For all the unexpected wonder that grey nomads find as they travel around Australia, there is one common discovery that brings almost universal dismay … the sheer amount of litter that is strewn along the sides of our roads, at our rest areas, and at our campsites.
The solution has been touted as being everything from more bins, more regular council collections services, and more education of the travelling public. In the meantime, however, it seems like the rubbishing of Australian continues apace.
On the New South Wales mid north coast, a new stretch of highway has brought the scale of the issue a lot closer to home for many. In the village of Sandy Beach, just north of Coffs Harbour, residents have been shocked – and disgusted – by the litter problem.

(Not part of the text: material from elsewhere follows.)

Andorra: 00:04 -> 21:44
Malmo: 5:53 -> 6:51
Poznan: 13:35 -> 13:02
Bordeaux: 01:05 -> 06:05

One of them, Tania Lamb, told the ABC that she had taken the matters into her own hands by regularly collecting rubbish from along the highway … but she admits she is fighting a losing battle.
“We clean up the Sandy Beach off ramp, and have filled 13 garbage bags from the same spot in the last six weeks, and today there is about the same amount sitting here waiting to be picked up,” she said. “Coffs Council told me to talk to the RMS, they told me to talk to the EPA, and the EPA told me to talk to the council … I’ve done the full circle.”
Peter Gill, who runs a cleaning business that requires him to drive up and down the highway, is also appalled at the amount of rubbish on the highway. He thinks more rubbish bins and perhaps a regular rubbish clean-up program is needed, but he also believes education is the key.
“We need education to reinforce the message, but we also need the infrastructure to encourage people to be better and do the right thing,” he told the ABC. “I’ve just noticed that the litter problem is growing substantially, from takeaway containers to drink bottles, nappies, human faeces and toilet paper … even couches … it is simply disgusting.”
A spokesperson for Roads and Maritime Services, which is responsible for the management of the Pacific Highway, said it regularly carried out maintenance work, including litter removal.
“The need to clean it up exposes our workers to unnecessary risk, given that litter collection is a slow and labour-intensive task,” the spokesperson told the ABC.